Iowa football's season of extremes still can finish among Kirk Ferentz's most noteworthy

Dargan Southard
Hawk Central

IOWA CITY — Considering the unconventional ride this Iowa football season has been — a three-month roller coaster with a swift climb and a massive drop before those on board could finally catch their breath — the Hawkeyes enter this last stretch in familiar territory. 

That was evident by Tuesday's discussion topics inside Iowa's indoor practice facility. Splattered among the media's questions about Saturday's matchup versus Illinois were talks of flickering division title hopes, double-digit wins, bowls and more. A season of extremes can still be among coach Kirk Ferentz's most noteworthy. 

"We have a chance to be a memorable Iowa football team," cornerback Riley Moss said Tuesday. "There have been some great football teams here at Iowa, and that drives us as well. Especially the in-state kids, too, we'd love to be remembered as one of KF's best teams. That's definitely on our minds."

Iowa coach Kirk Ferentz gives a thumbs-up to fans after the Hawkeyes beat Minnesota on Nov. 13 at Kinnick Stadium.

Reaching elite Iowa status first requires no damaging slip-ups in the final two weeks. The No. 14 Hawkeyes (8-2, 5-2 Big Ten Conference) must extend the program's prolonged dominance over Illinois (4-6, 3-4) Saturday by avoiding their first home loss to the Illini since 1999. A similar expectation exists for Black Friday at Nebraska. 

Accomplish that and the Hawkeyes, at worst, enter the final regular-season Saturday with hope they can get the help required for a Big Ten West title. Currently tied atop the division with Wisconsin, Iowa needs a Badgers loss this Saturday versus Nebraska or next week Saturday at Minnesota for its first Indianapolis trip since 2015. 

A few players who spoke Tuesday said they've peeked at the division standings this week. Others said they haven't looked at the standings at all this year.

"I know we're tied at the top, and Wisconsin obviously has the tiebreaker over us," right guard Kyler Schott said. "I mean, we obviously need them to lose to somebody. But we've got to win first. That's most important."

Several more responses mirrored the second part of Schott's assessment, honing in on the feeling Hawkeyes would have if they got the needed help but blew a division title by dropping one of these next two games. 

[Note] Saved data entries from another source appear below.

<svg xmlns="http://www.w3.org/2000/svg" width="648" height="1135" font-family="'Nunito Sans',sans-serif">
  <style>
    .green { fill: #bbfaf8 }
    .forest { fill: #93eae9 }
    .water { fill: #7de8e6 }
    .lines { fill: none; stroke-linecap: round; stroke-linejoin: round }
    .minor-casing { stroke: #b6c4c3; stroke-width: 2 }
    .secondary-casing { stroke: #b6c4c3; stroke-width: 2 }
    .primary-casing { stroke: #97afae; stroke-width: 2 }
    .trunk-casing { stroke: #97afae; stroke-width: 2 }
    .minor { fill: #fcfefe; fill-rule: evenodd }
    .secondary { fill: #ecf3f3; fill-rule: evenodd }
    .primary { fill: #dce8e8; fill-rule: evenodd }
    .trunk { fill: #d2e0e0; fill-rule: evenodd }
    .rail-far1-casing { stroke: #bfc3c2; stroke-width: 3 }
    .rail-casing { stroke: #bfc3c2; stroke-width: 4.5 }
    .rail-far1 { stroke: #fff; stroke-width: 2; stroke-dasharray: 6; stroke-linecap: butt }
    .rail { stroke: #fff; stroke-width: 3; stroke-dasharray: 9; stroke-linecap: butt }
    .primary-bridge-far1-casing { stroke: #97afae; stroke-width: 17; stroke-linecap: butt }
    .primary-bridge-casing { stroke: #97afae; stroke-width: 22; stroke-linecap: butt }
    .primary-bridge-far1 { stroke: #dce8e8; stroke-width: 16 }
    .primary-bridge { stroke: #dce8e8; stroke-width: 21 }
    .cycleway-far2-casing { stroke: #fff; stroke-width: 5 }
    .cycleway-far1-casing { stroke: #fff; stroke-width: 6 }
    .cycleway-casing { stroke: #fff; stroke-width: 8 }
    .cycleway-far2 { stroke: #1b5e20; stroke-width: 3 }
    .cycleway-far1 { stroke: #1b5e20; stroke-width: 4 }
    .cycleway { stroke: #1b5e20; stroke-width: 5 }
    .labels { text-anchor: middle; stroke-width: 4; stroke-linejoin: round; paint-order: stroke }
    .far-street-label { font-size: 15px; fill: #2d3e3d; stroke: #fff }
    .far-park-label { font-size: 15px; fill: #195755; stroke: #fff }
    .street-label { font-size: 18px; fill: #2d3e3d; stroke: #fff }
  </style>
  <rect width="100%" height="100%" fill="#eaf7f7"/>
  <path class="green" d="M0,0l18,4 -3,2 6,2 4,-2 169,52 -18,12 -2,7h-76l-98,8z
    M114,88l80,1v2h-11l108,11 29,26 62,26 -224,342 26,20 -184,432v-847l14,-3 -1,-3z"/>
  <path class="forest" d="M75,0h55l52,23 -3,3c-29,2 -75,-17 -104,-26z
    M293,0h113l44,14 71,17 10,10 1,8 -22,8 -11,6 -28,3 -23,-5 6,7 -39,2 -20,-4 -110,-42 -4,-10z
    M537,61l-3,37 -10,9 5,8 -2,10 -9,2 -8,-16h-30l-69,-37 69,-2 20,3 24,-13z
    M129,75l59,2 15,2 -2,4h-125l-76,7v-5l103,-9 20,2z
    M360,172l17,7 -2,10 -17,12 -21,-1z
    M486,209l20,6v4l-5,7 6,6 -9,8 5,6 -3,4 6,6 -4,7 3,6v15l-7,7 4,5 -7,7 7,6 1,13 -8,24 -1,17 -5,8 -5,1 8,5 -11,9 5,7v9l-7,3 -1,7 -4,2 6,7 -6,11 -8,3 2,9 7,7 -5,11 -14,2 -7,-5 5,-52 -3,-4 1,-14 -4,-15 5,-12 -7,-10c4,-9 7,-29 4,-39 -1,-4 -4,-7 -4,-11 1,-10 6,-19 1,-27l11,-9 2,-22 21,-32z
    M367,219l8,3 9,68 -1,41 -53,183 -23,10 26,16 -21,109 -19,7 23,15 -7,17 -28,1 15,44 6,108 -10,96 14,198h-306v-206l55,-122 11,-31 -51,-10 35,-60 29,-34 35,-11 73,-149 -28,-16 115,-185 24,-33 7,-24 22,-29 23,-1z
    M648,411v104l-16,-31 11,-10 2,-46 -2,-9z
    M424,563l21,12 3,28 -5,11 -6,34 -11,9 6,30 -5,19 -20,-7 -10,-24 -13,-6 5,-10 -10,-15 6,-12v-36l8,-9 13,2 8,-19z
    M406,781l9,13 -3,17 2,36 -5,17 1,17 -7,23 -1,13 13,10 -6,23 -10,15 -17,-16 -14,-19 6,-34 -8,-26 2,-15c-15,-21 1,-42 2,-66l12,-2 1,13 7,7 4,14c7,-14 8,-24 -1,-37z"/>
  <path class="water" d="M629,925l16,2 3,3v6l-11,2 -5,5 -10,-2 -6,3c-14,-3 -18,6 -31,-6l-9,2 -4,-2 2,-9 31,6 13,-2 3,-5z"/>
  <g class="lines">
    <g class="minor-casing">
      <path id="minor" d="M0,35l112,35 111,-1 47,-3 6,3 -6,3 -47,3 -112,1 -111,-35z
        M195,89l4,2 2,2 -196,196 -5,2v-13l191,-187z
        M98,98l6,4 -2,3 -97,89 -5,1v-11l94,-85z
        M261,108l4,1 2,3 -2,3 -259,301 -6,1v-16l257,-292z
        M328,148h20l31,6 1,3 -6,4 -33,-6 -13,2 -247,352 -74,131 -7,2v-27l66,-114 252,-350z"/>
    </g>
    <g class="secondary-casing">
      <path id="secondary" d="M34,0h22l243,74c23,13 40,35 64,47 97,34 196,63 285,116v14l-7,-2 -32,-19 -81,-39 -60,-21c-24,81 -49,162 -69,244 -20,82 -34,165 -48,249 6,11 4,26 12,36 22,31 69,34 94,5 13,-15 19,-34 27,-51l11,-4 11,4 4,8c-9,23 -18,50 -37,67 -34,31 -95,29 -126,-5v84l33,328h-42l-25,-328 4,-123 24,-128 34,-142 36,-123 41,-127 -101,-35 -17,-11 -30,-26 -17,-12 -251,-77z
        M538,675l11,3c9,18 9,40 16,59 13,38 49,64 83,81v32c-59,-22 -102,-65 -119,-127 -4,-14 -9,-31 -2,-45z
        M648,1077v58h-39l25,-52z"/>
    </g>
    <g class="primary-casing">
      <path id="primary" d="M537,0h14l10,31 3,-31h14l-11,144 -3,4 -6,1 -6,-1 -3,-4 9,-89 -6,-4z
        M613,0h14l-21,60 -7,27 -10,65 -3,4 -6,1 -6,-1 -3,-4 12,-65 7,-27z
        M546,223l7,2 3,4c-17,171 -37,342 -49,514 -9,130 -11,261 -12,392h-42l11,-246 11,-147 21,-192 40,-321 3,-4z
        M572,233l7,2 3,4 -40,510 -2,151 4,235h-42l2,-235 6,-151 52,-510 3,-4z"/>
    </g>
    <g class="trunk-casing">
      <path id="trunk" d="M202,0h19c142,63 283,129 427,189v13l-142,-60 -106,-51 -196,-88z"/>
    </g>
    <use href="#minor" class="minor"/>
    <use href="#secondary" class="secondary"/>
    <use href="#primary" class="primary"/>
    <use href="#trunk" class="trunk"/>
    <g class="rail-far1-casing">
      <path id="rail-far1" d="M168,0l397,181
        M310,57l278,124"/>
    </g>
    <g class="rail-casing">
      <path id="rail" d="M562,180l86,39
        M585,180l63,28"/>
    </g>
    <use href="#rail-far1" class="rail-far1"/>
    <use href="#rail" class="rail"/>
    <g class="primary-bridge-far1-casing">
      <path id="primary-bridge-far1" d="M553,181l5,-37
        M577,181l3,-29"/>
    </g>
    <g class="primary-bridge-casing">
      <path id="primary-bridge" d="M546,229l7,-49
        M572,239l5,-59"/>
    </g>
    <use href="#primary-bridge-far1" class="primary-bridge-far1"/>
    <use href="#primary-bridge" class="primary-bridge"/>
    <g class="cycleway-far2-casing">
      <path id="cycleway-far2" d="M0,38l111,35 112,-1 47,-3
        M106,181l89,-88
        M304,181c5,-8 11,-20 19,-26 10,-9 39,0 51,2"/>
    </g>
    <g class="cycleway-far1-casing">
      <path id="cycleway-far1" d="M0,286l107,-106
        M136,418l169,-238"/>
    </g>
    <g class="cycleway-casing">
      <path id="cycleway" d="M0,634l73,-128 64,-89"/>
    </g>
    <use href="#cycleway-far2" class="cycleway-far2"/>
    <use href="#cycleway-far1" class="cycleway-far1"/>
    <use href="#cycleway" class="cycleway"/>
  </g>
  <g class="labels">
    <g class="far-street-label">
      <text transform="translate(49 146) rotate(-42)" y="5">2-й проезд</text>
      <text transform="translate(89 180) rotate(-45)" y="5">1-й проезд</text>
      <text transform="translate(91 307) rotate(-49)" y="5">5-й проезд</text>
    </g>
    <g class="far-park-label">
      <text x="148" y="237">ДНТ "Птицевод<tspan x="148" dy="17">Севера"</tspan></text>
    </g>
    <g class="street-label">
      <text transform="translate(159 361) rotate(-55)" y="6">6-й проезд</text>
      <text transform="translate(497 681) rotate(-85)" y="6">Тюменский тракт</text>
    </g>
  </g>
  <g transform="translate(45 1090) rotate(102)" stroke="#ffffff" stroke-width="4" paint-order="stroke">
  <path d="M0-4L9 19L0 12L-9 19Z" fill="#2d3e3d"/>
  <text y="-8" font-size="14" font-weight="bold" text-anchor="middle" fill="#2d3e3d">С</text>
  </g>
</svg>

"We're controlling what we can control," Moss said, "because if Wisconsin loses and we lose, then it doesn't even matter. We're just focused on ourselves. And if that's able to happen, which hopefully it does, that's good for us."     

Iowa defensive back Riley Moss (33) returned last week after missing time with a knee injury.

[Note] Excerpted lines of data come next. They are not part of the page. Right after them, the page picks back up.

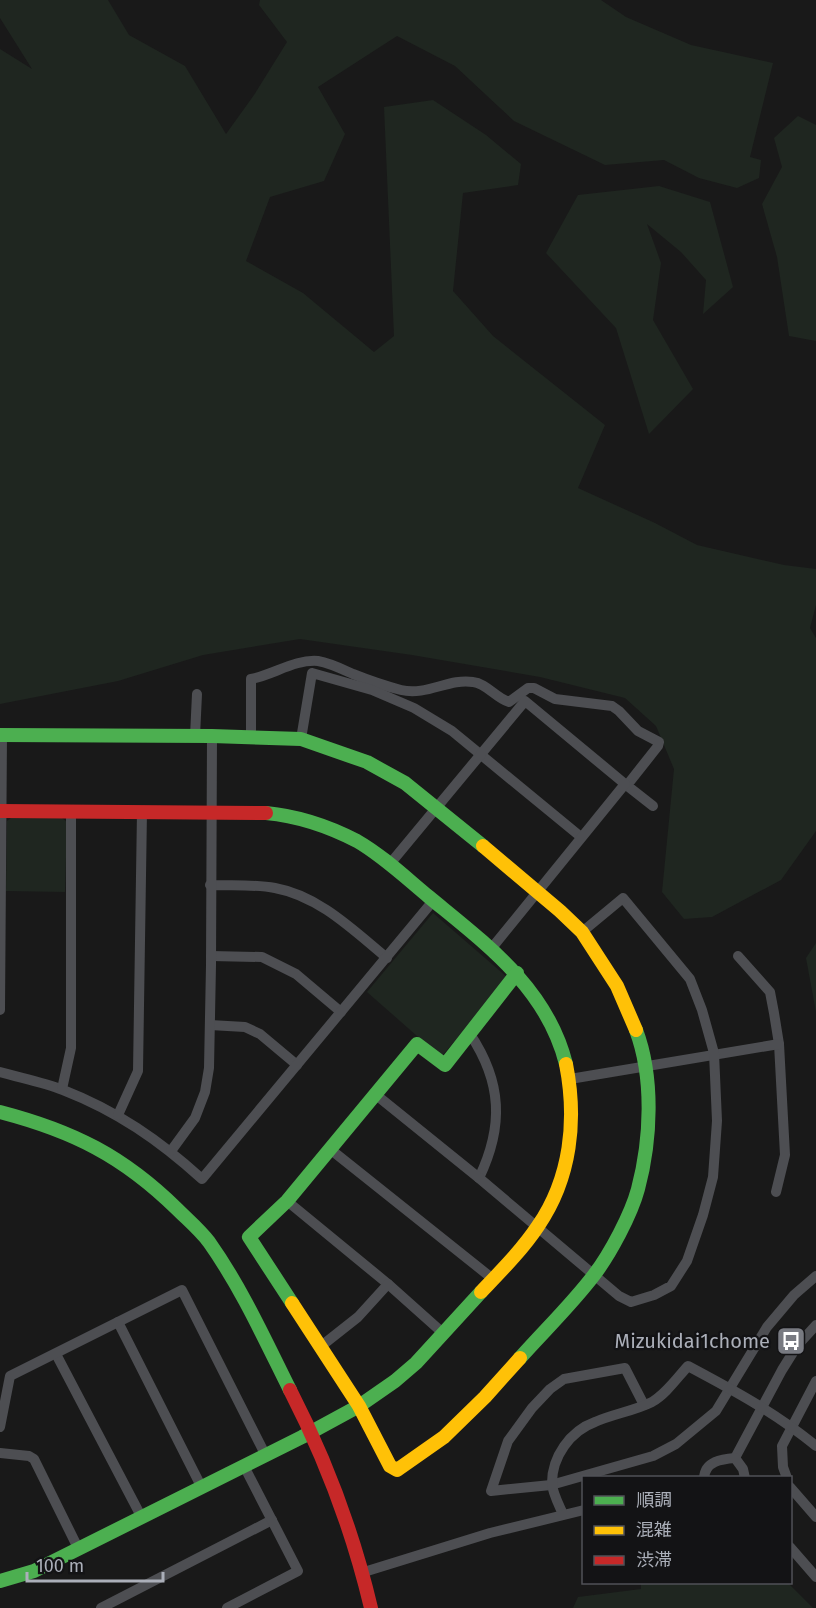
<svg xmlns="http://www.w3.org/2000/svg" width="816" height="1608" viewBox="0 0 816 1608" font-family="'Fira Sans','Noto Sans JP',sans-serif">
<rect width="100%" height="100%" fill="#191919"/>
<g fill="#1f2620">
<polygon points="0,0 108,0 129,35 185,66 226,134 254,95 287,42 259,5 260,0 601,0 626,17 691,45 773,63 750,157 761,160 759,178 737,188 699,178 664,160 605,165 514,121 455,66 397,36 318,87 345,134 324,181 270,197 246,261 303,293 374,352 394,336 384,107 433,100 486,135 521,164 518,185 463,193 453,291 493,336 605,425 578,488 655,523 697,545 784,565 816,569 816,605 810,628 816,638 816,831 781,880 712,917 684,919 662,892 674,769 656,726 625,698 540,677 412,655 300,639 203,655 118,681 0,704 0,49 32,69 0,18"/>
<polygon points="798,116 816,125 816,341 789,336 777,257 762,204 782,167 774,138"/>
<polygon points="659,186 710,202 733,287 703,314 706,280 681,252 647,224 661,263 653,320 693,389 649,434 616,328 546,253 578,195"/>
<polygon points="11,818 62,818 67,822 65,892 6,891 7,821"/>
<polygon points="433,913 508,978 441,1057 367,992"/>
<polygon points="816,943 816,1012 806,958"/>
<polygon points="641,1582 788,1583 813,1608 573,1608 578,1597 641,1589"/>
</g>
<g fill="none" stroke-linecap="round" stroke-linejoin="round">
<g stroke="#4d4e52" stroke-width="10">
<polyline points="195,736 197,694"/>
<path d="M 251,737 L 251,679 C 273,675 295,659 318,661 C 330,663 342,669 353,674 C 368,680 385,686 401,690 C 427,696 449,678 473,682 C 486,683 496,698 509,702 L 528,688 L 534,688 L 555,699 L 612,706 L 619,711 L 638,731 L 659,742 L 658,746 L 628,784 L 625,784 L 653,806"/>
<polyline points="301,739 312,673 372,690 414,708 452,731 581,837"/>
<polyline points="389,865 525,701 625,784 491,949"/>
<path d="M 210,885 C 232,886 254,884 275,888 C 319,896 353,930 387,958"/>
<polyline points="211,956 262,957 296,974 341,1012"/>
<polyline points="738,956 770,992 774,1013 779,1044 785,1155 776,1192"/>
<polyline points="0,1010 2,735"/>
<polyline points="210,1025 245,1027 260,1034 297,1065"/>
<path d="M 470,1034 C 502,1082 504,1126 479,1178"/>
<path d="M 0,1072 C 21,1078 43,1082 63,1090 C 117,1111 159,1140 202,1179 L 433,901"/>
<polyline points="570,1079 779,1044"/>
<polyline points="62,1089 71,1048 71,811"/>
<polyline points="375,1094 479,1178 619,1296 631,1302 654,1295 671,1286 687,1261 703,1215 713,1177 717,1121 714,1053 702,1010 690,979 623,898 582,932"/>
<polyline points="118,1115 138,1071 142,811"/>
<polyline points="330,1149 493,1279"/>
<polyline points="171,1151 195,1118 205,1092 209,1068 211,965 212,736"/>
<polyline points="287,1201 388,1284 444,1334"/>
<polyline points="118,1322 202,1488"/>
<polyline points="320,1347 358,1317 388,1284"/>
<polyline points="56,1354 142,1518"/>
<polyline points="644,1405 625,1368 564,1379 550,1389 532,1408 508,1441 491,1491 551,1485 653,1456 676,1444 716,1411 767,1327 794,1295 816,1276"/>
<polyline points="0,1427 10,1376 182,1290 266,1456"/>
<polyline points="0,1453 29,1456 34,1459 79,1550"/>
<polyline points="735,1458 782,1370 797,1346 816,1325"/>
<path d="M 704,1478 C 705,1461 722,1459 735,1458 L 743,1469 L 745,1478"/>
<polyline points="787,1478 783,1467 782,1446 816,1381"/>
<polyline points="790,1487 816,1517"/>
<path d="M 563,1514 C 559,1505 552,1492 552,1483 C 552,1457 570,1431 595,1422 C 613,1414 634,1411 652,1402 C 666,1394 677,1378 688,1366 C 733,1390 776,1413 816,1446"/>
<polyline points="790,1547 816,1577"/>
<polyline points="364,1572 490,1533 584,1510"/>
<polyline points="101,1608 272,1520"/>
<polyline points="227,1608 298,1571 244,1466"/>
</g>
<g stroke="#4caf50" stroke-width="14">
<polyline points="0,735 212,736 301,739 367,762 405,783 483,846"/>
<path d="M 266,813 C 298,816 328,826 357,841 C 383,856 406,878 429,897 C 486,944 547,988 566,1064"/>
<path d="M 0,1112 C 73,1131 123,1156 177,1209 C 188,1220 200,1230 209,1242 C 241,1287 265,1340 290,1390"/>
<polyline points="292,1303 249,1237 287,1201 417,1044 445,1065 517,973"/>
<path d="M 520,1358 C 545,1330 572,1304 594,1275 C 610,1254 631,1215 638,1189 C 651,1140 654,1078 636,1030"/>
<polyline points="0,1581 34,1571 302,1437 359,1406 395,1381 416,1363 481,1292"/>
</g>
<g stroke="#ffc107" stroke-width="14">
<polyline points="483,846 560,911 582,932 617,986 636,1030"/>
<path d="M 481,1292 C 501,1271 522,1250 538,1226 C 571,1178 577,1120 566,1064"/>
<polyline points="292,1303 359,1406 390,1466 397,1470 444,1437 485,1397 520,1358"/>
</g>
<g stroke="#c62828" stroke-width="14">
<polyline points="0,811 266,813"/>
<path d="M 290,1390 C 326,1460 353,1532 371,1608"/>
</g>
</g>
<defs>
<g id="bus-square" transform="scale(1.5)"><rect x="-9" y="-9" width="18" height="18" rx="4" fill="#787a81" stroke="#131315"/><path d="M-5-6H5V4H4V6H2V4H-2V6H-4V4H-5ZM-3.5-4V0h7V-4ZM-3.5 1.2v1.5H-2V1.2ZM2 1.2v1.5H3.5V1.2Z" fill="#fff"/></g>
</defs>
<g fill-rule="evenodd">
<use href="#bus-square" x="791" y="1341"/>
</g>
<g text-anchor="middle" stroke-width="4.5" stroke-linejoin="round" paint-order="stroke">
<g font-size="20" fill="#abafb9" stroke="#131315" text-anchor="end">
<text x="770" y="1348">Mizukidai1chome</text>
</g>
</g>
<rect x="582" y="1476" width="210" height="108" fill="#131315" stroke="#505157" stroke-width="1.5"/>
<rect x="594" y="1496" width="30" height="9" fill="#4caf50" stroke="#505157" stroke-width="1.5"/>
<text x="636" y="1506" font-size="18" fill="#abafb9">順調</text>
<rect x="594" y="1526" width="30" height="9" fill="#ffc107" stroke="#505157" stroke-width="1.5"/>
<text x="636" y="1536" font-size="18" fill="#abafb9">混雑</text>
<rect x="594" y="1556" width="30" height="9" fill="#c62828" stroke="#505157" stroke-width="1.5"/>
<text x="636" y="1566" font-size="18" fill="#abafb9">渋滞</text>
<path d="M27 1572v9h136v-9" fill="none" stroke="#abafb9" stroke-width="3"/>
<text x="36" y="1572" font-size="18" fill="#abafb9" stroke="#131315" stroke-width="4.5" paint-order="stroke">100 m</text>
</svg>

Following Iowa's midseason freefall from No. 2 in both polls on Oct. 10 to 22nd in the first College Football Playoff rankings on Nov. 2, the Hawkeyes have regained footing with back-to-back victories. The wins aren't arriving in glamorous fashion, but Iowa has seemingly put productive distance between October's end and now.  

Thriving in November is a Ferentz-era pillar, as it showcases both growth from past adversity and the focus to finish with authority. It's no coincidence that — COVID year aside — Iowa's last undefeated November clinched its most recent division championship.

"November football," center Tyler Linderbaum said, "you love this kind of weather and this kind of atmosphere."

Back beyond where Linderbaum spoke Tuesday is an entrance from the turf field back into the football building. Blazoned below an image of Iowa's "Swarm" are the words "The road to Indianapolis goes through these doors."

It's clear winning a division title carries a lot of weight when it comes to Iowa's yearly goals. We'll see in the coming weeks if that message bears any truth. 

Some will always see this Iowa season for its mighty drop from No. 2 and what unfolded in two painful weeks after several joyous ones. The Purdue and Wisconsin losses will haunt fans if the Hawkeyes are home for championship Saturday. 

But the order of events doesn't have to shape this year's final narrative. Just compare to last season, for example. Both the 2020 and 2021 campaigns had six-game winning streaks and back-to-back losses. The 2020 team is unanimously praised for the resiliency Iowa showed. This year's group has a chance to be revered in the same way if the Hawkeyes don't stumble again.

Despite a wild route, Iowa has landed in productive territory.